Seedhill Football Ground Seedhill Stadium
- Location: Seedhill Stadium Carr Road Nelson Lancashire, England
- Coordinates: 53°50′21″N 2°13′12″W﻿ / ﻿53.83917°N 2.22000°W
- Opened: 1889
- Closed: 1971

= Seedhill Football Ground =

Former English sports venue

The Seedhill Football Ground also known as the Seedhill Stadium, was a primarily a football stadium in Nelson, Lancashire from 1889 to 1971. During their tenure at Seedhill, Nelson were members of the English Football League between 1921 and 1931.

== History ==
It was the home of various incarnations of current North West Counties League Division One side Nelson F.C. from 1889, when the Burnley Express reported an opening senior fixture played against Burnley on 16 March 1889 (Lost 0-6).

During the 1912–13 season, a two-storey brick-built pavilion was constructed at the town end of the ground which housed the changing rooms on the ground floor with the boardroom and an office on the upper floor. The pavilion, officially opened by Albert Smith MP on 7 December 1912, when Nelson beat Accrington Stanley 2-1 in a Lancashire Combination fixture, had a centre gable and a balcony overlooking the pitch. On 2 August 1913, the Burnley Express newspaper reported that, according to Nelson's annual financial statement, the cost of building the pavilion was £649.19s.7d. On 7 November 1932, the pavilion came close to burning down when a fire broke out in the boardroom. No-one was in the building at the time however heat from the fire burst a water pipe which put the fire out.

In 1921, with the help of volunteers, the covered terrace on the cricket field side was completed and was able to accommodate 3,000 people. In the same year, a wall was built around the park end and on the Carr Road side of the ground at a cost of £3,000. The cover over the cricket field side was blown down during a severe gale on the evening of 9 January 1936. The Burnley Express newspaper reported that the main gateway to the field on the Carr Road side was also blown down and damage was done to the fence on that side of the ground.

At the end of the 1922–23 Football League season, Nelson finished top of the Third Division North and were promoted to the Second Division, now known as the EFL Championship. Seedhill needed to be upgraded for the forthcoming season so, in 1923, a new wooden grandstand was built behind the existing stand on Carr Road. The new stand cost £5,000 to build and was able to accommodate 2,000 people on wooden bench seating. The old stand was dismantled and sold to Barnoldswick Town F.C.leaving a standing area in front of the new stand. Seedhill now had a capacity of 20,000.

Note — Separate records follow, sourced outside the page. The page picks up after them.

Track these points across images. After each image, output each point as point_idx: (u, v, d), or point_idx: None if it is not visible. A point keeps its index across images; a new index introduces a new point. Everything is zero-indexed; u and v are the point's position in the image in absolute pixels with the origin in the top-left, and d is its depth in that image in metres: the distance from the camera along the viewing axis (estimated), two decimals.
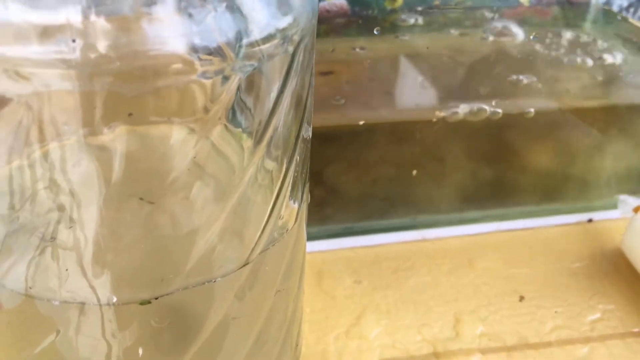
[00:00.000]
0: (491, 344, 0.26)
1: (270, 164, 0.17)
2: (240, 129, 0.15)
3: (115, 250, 0.15)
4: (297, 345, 0.22)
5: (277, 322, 0.19)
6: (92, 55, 0.12)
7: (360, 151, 0.28)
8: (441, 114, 0.27)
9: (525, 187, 0.33)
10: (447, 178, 0.31)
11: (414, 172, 0.29)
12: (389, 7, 0.41)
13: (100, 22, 0.12)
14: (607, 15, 0.43)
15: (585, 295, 0.28)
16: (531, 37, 0.32)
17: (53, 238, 0.15)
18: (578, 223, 0.33)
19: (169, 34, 0.13)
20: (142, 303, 0.16)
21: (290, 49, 0.15)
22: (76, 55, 0.12)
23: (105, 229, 0.15)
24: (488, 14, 0.41)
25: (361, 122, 0.27)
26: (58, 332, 0.16)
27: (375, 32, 0.37)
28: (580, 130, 0.32)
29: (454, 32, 0.39)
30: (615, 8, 0.46)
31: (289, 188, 0.17)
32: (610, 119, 0.33)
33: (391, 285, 0.29)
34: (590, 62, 0.35)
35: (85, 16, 0.12)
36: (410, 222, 0.31)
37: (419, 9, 0.41)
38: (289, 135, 0.17)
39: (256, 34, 0.14)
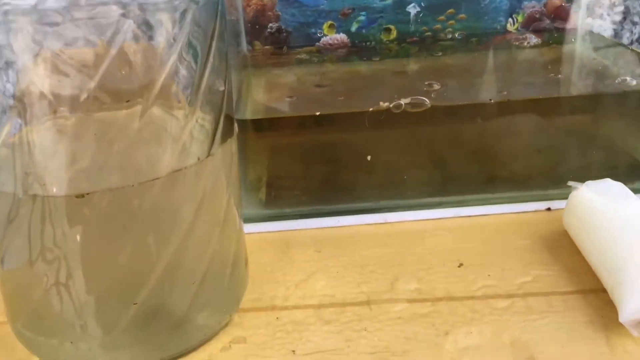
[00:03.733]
0: (419, 296, 0.29)
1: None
2: None
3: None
4: (242, 260, 0.27)
5: (207, 222, 0.25)
6: None
7: (321, 139, 0.34)
8: (387, 104, 0.32)
9: (486, 176, 0.36)
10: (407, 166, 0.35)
11: (369, 157, 0.33)
12: (385, 39, 0.47)
13: None
14: (591, 37, 0.46)
15: (522, 264, 0.31)
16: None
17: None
18: (536, 211, 0.36)
19: None
20: (78, 196, 0.22)
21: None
22: None
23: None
24: (474, 42, 0.46)
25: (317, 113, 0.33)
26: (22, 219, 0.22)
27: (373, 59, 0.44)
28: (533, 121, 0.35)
29: (440, 55, 0.44)
30: (625, 41, 0.49)
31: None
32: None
33: (345, 254, 0.33)
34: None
35: None
36: (373, 206, 0.35)
37: (412, 39, 0.47)
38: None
39: None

Work started on the park end roof in September 1929 and was completed by November that year at a cost of £690 which was raised by the supporters' club. The cover provided accommodation for 5,000 people standing on a shallow-raked earth and cinder bank. This end of the ground became known as 'The Scratting Shed.' Concrete terracing was laid on the standing area in front of the main stand in June 1952. There was a spectator bank on each corner of the town end of the ground - the one nearest Carr Road had a wooden building at the top which was called the 'Alpine Bar'. The highest attendance at the stadium was 14,979 for the Third Division (North) match between Nelson and Bradford City on 27 April 1929.

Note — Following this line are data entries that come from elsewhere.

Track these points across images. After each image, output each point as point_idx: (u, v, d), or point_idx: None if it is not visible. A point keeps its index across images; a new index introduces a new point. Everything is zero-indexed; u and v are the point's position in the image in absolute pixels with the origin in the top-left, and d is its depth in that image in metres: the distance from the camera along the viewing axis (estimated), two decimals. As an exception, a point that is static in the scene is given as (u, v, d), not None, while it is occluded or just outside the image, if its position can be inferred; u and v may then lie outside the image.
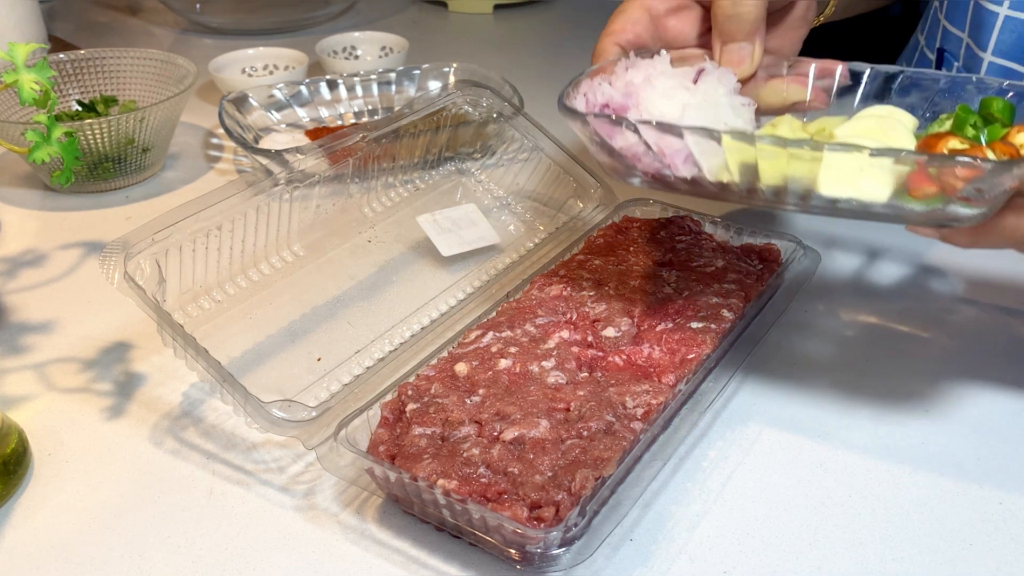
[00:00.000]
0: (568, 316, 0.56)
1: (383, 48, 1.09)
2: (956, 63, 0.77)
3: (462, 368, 0.51)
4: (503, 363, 0.52)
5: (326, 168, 0.62)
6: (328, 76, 0.92)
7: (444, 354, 0.54)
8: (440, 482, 0.44)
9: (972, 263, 0.69)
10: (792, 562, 0.46)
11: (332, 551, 0.47)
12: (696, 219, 0.67)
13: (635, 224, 0.66)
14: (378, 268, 0.66)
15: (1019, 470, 0.51)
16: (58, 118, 0.73)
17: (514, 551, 0.44)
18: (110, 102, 0.87)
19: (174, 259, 0.53)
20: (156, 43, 1.21)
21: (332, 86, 0.92)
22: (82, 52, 0.88)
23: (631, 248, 0.63)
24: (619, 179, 0.51)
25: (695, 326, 0.54)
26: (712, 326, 0.54)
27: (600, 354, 0.53)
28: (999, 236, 0.46)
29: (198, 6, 1.27)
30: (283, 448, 0.53)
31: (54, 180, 0.63)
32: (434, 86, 0.94)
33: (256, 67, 1.03)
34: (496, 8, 1.35)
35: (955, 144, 0.45)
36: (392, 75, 0.94)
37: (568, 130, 0.53)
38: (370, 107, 0.93)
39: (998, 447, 0.53)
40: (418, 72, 0.94)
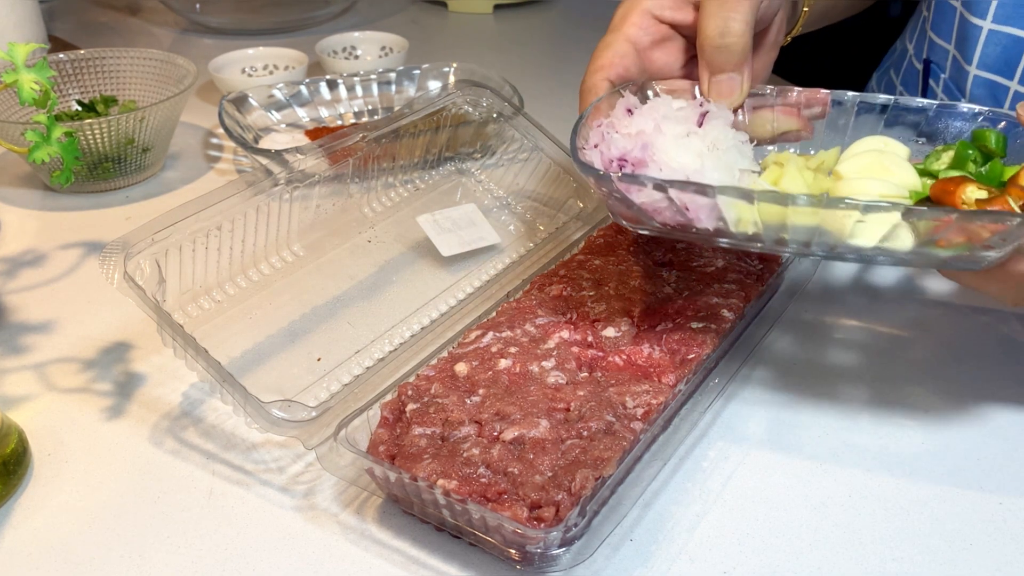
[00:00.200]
0: (568, 316, 0.56)
1: (383, 48, 1.09)
2: (943, 75, 0.77)
3: (462, 368, 0.51)
4: (503, 363, 0.52)
5: (326, 168, 0.62)
6: (328, 76, 0.93)
7: (444, 354, 0.54)
8: (440, 482, 0.44)
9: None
10: (792, 562, 0.46)
11: (332, 551, 0.47)
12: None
13: (635, 224, 0.66)
14: (378, 268, 0.66)
15: (1019, 470, 0.51)
16: (58, 118, 0.74)
17: (514, 551, 0.44)
18: (110, 102, 0.87)
19: (174, 259, 0.53)
20: (156, 43, 1.21)
21: (332, 86, 0.92)
22: (82, 52, 0.88)
23: (631, 248, 0.63)
24: (634, 229, 0.51)
25: (695, 326, 0.54)
26: (712, 326, 0.54)
27: (600, 354, 0.53)
28: (1003, 282, 0.46)
29: (198, 6, 1.27)
30: (283, 448, 0.53)
31: (54, 180, 0.63)
32: (434, 86, 0.94)
33: (256, 67, 1.03)
34: (496, 8, 1.35)
35: (975, 191, 0.45)
36: (392, 75, 0.94)
37: (568, 130, 0.53)
38: (370, 107, 0.93)
39: (998, 447, 0.53)
40: (418, 72, 0.94)
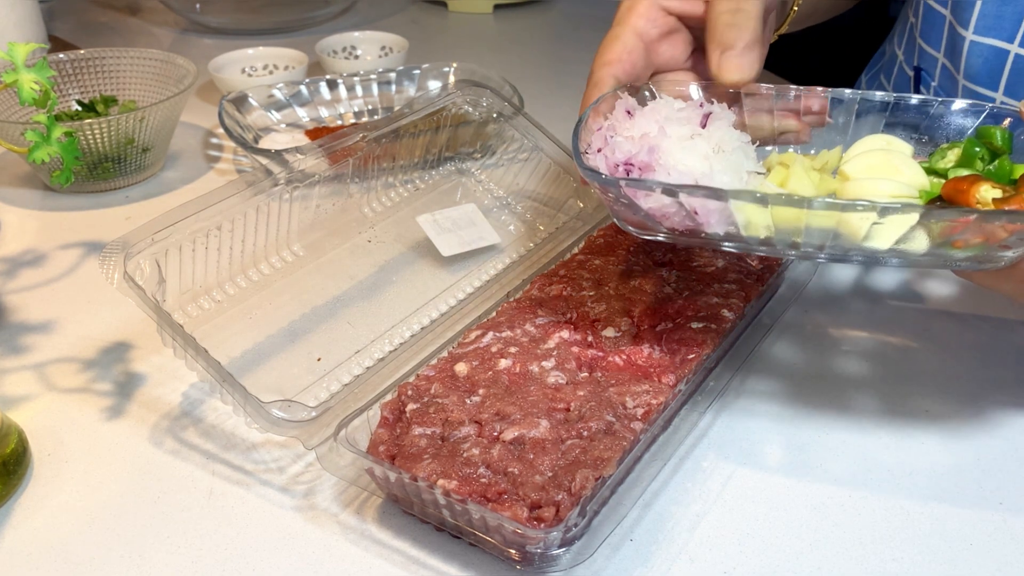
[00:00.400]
0: (568, 316, 0.56)
1: (383, 48, 1.09)
2: (933, 83, 0.76)
3: (462, 368, 0.51)
4: (503, 363, 0.52)
5: (326, 168, 0.62)
6: (328, 76, 0.92)
7: (444, 354, 0.54)
8: (440, 482, 0.44)
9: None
10: (792, 562, 0.46)
11: (332, 551, 0.47)
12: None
13: (635, 224, 0.66)
14: (378, 268, 0.66)
15: (1019, 470, 0.51)
16: (58, 118, 0.74)
17: (514, 551, 0.44)
18: (110, 102, 0.87)
19: (174, 259, 0.53)
20: (156, 43, 1.21)
21: (332, 86, 0.92)
22: (82, 52, 0.88)
23: (631, 248, 0.63)
24: (640, 235, 0.49)
25: (695, 326, 0.54)
26: (712, 326, 0.54)
27: (600, 354, 0.53)
28: (1020, 281, 0.46)
29: (198, 6, 1.27)
30: (283, 448, 0.53)
31: (54, 180, 0.63)
32: (434, 86, 0.94)
33: (256, 67, 1.03)
34: (496, 8, 1.35)
35: (989, 189, 0.45)
36: (392, 75, 0.94)
37: (568, 130, 0.52)
38: (370, 107, 0.93)
39: (998, 447, 0.53)
40: (418, 72, 0.94)
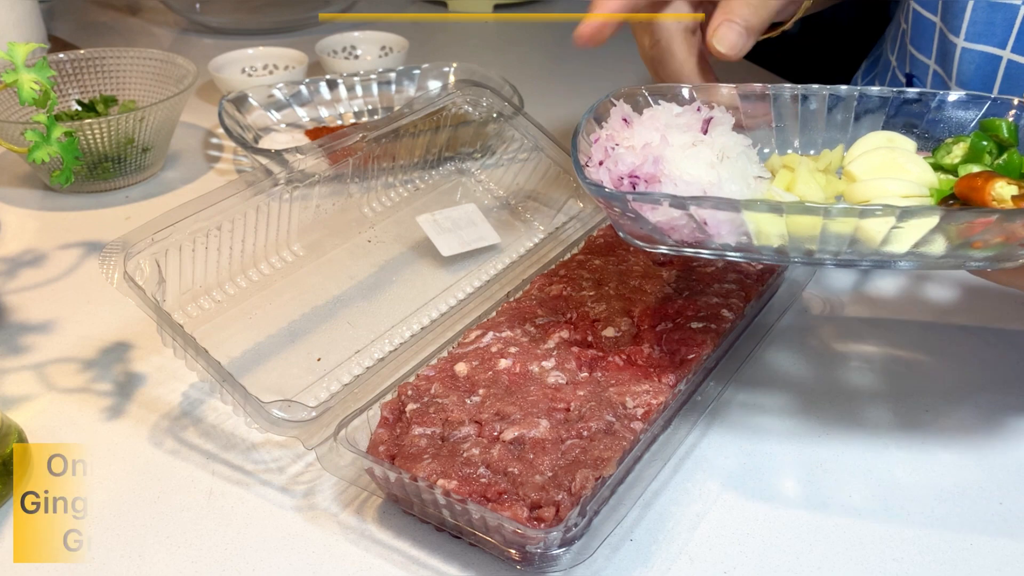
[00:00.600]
0: (568, 316, 0.56)
1: (383, 48, 1.09)
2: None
3: (462, 368, 0.51)
4: (503, 363, 0.52)
5: (326, 168, 0.62)
6: (328, 76, 0.92)
7: (444, 354, 0.54)
8: (440, 482, 0.44)
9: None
10: (792, 562, 0.46)
11: (332, 551, 0.47)
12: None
13: (635, 224, 0.66)
14: (378, 268, 0.66)
15: (1019, 470, 0.51)
16: (58, 118, 0.73)
17: (514, 551, 0.44)
18: (110, 102, 0.87)
19: (174, 259, 0.53)
20: (156, 43, 1.21)
21: (332, 86, 0.92)
22: (82, 52, 0.88)
23: (631, 248, 0.63)
24: (645, 248, 0.47)
25: (695, 326, 0.54)
26: (712, 326, 0.54)
27: (600, 354, 0.53)
28: None
29: (198, 6, 1.27)
30: (283, 448, 0.53)
31: (54, 180, 0.62)
32: (434, 86, 0.94)
33: (256, 67, 1.03)
34: (496, 8, 1.35)
35: (1004, 186, 0.44)
36: (392, 75, 0.94)
37: (568, 130, 0.52)
38: (370, 107, 0.93)
39: (998, 447, 0.53)
40: (418, 72, 0.94)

During March 1967, speedway and stock car promoter Mike Parker applied for a licence for Seedhill Stadium hosted the speedway for the first time on 29 July 1967. The Nelson Admirals speedway team raced at the venue throughout 1968 and 1969. In June 1970, halfway through the season, promoters Les Whaley, Mike Parker and Bill Bridgett moved the British League Division Two side across the Pennines to Bradford. Parker moved the team following difficulties in finding available race days for speedway and stock car racing. Stock cars remained until the stadium was demolished.

The corner of the ground between the main stand and the park end served as the pits area for both speedway and stock cars. In 1969, visiting Romford rider Ross Gilbertson set a track record of 59 seconds at the stadium.

=== 1970s and '80s ===
Nelson's last game at Seedhill was a Lancashire Combination fixture on Sunday 28 March 1971 against local rivals, Clitheroe F.C. Local newspaper, the Nelson Leader, reported that a crowd of over a thousand gathered to see Clitheroe beaten by five goals to three in what was not only the last game but also the first Sunday game at the stadium. Nelson then moved to their current Victoria Park ground on Lomeshaye Holme for the start of the 1971–72 season. Seedhill football ground was demolished in the early 1980s to make way for the M65 motorway.

=== 21st century ===
As of early 2025, the site is currently being developed as the home of a new Pendle police station. There is currently an all weather athletics track and football pitch close to the site of Seedhill Stadium known as the Seedhill Athletics and Fitness Centre. This facility is located on the opposite side of the cricket field in Surrey Road and has never been home to Nelson Football Club.

The ground was situated next to the Seedhill Cricket Ground, currently the home of Lancashire League cricket team Nelson Cricket Club.